§ WHAT TO WORK ON
Take the line that holds "f_number: 1.7" and every line after it to the end of the entries, and repeat them exactly without the pictures.

^^^^^^^^^^^^^^^^

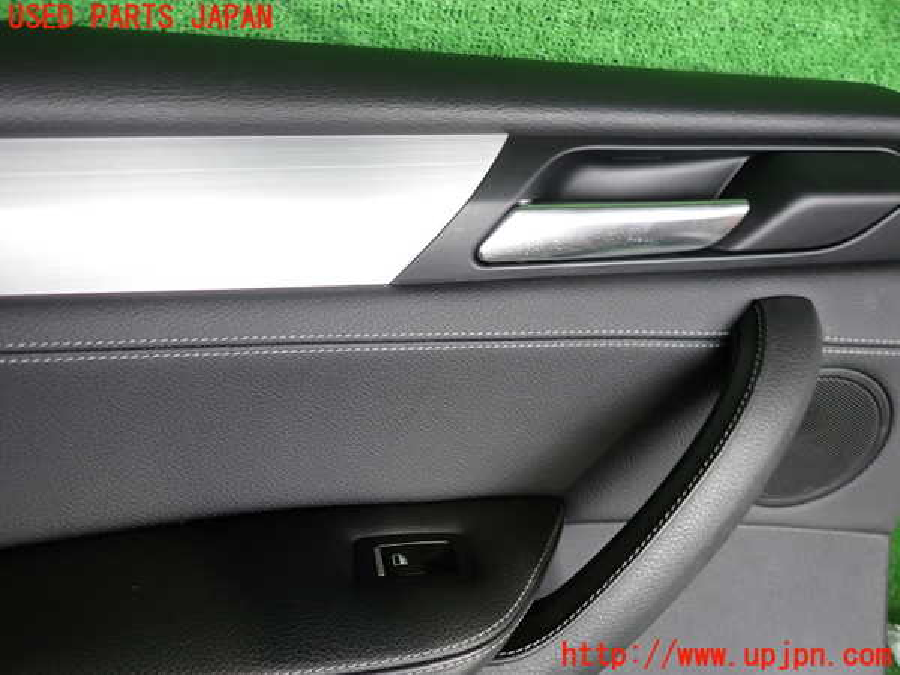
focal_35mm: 25
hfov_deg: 69.4
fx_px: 650
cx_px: 450
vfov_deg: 54.9
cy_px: 338
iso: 200
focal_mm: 4.5
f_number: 2
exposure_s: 1/40
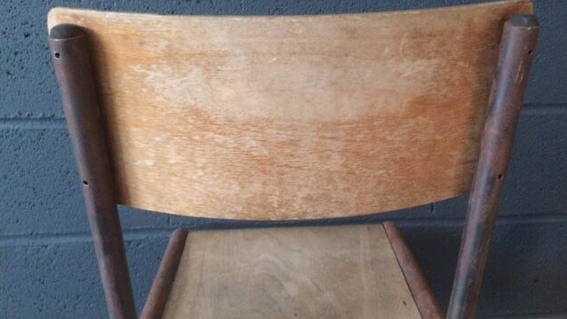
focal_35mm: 32
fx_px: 481
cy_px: 144
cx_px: 284
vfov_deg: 36.6
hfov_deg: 61.0
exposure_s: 1/17
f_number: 2.2
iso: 400
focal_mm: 4.15
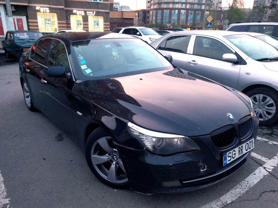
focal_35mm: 22
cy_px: 104
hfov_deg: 76.4
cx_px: 139
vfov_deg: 61.1
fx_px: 177
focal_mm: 3.81
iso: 500
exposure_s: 1/33
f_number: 2.2
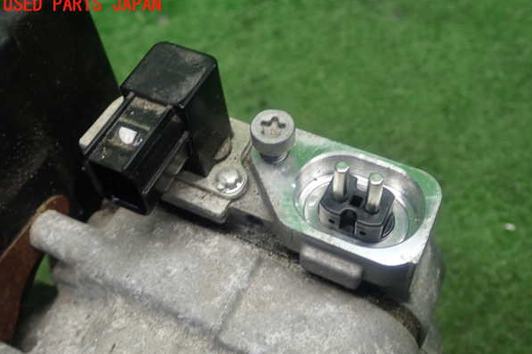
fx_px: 591
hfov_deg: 48.5
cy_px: 195
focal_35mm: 40
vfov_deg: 33.4
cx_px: 267
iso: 200
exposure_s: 1/40
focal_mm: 6.83
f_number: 2.7
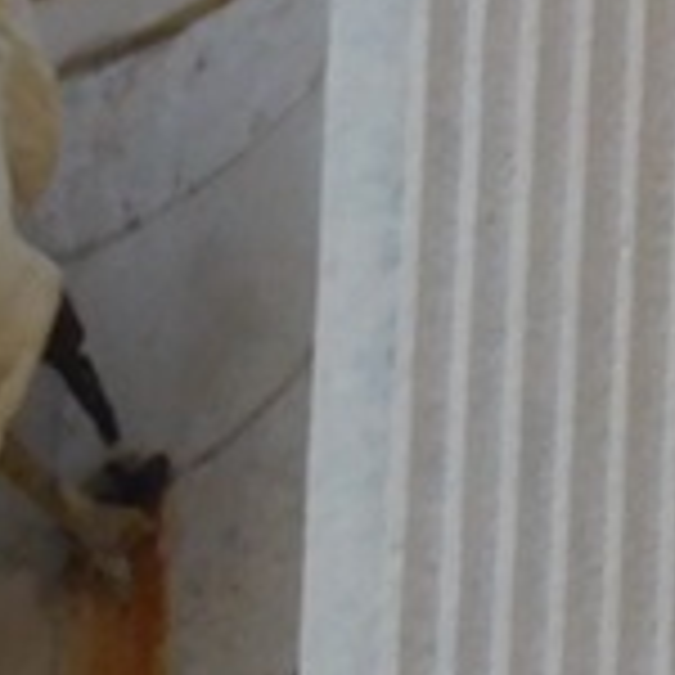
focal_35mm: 2116
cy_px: 45
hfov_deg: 0.8
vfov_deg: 0.8
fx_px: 46682
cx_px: -801
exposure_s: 1/250
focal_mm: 62.4
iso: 125
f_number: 6
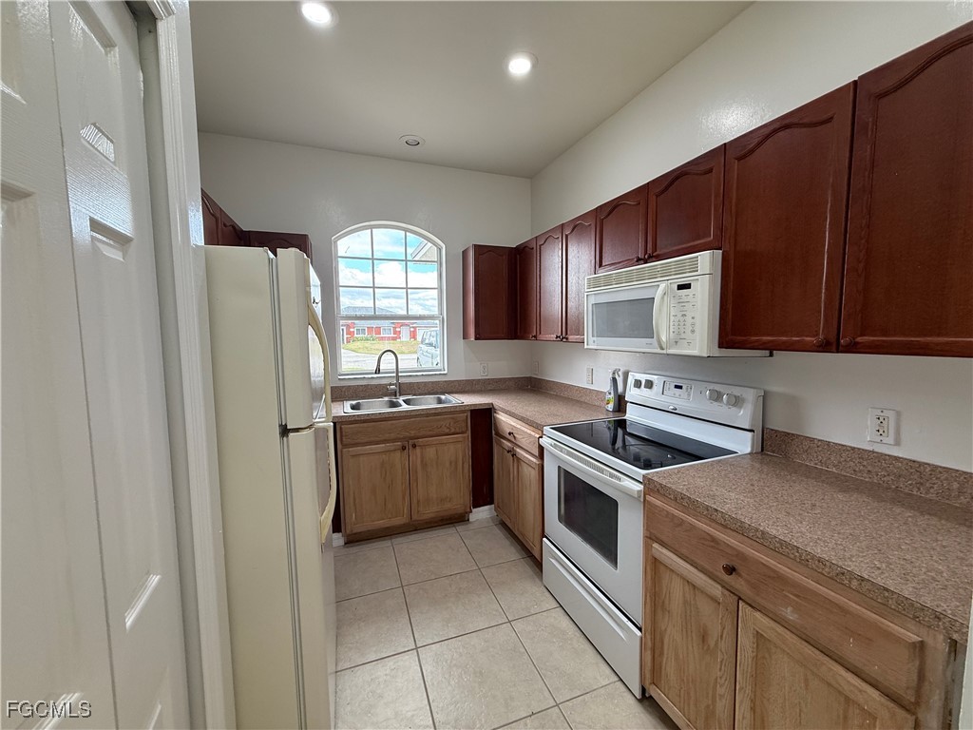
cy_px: 365
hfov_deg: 102.1
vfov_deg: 85.7
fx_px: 394
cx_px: 486
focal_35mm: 14
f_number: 2.2
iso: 80
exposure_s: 1/120
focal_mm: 2.22
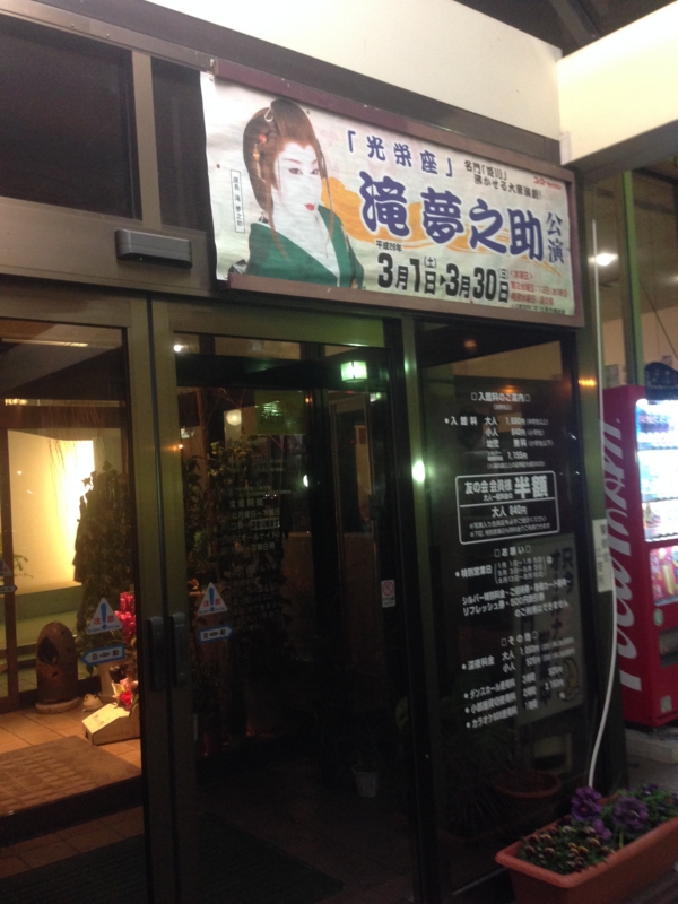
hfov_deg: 42.9
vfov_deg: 55.4
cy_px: 452
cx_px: 339
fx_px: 862
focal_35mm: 33
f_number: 2.4
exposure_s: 1/20
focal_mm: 4.12
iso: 200
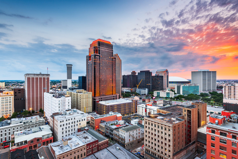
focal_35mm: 18
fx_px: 119
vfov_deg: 67.4
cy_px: 80
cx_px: 119
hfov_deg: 90.0
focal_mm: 18
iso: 64
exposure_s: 2.5
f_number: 11
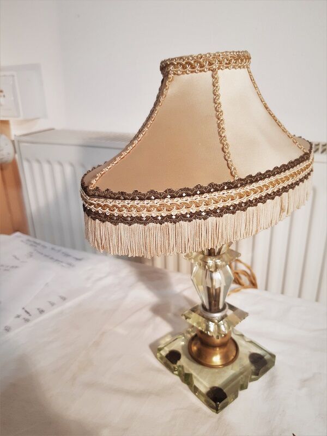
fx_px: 327
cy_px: 218
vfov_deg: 67.3
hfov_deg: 53.1
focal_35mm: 26
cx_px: 164
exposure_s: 1/50
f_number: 1.7
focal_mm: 3.93
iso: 40
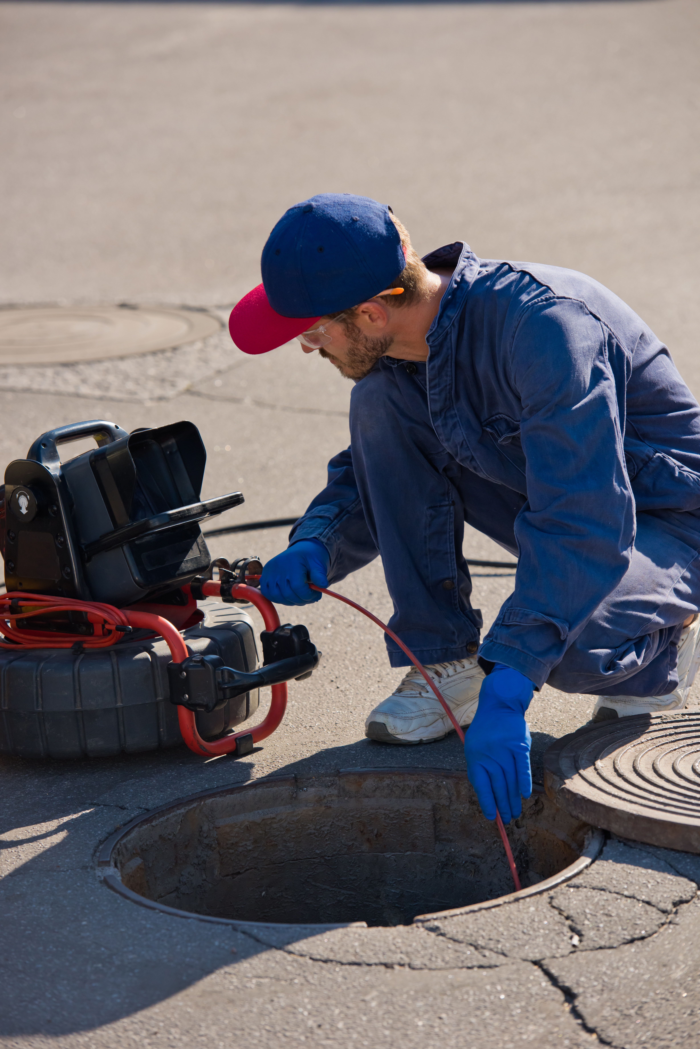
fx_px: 4226
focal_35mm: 145
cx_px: 350
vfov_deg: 14.1
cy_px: 524
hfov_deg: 9.5
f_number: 4.5
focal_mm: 145
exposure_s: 1/1600
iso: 320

^^^^^^^^^^^^^^^^

§ SOLUTION
f_number: 1.7
focal_mm: 3.93
iso: 40
fx_px: 4226
focal_35mm: 145
cx_px: 350
vfov_deg: 14.1
cy_px: 524
hfov_deg: 9.5
f_number: 4.5
focal_mm: 145
exposure_s: 1/1600
iso: 320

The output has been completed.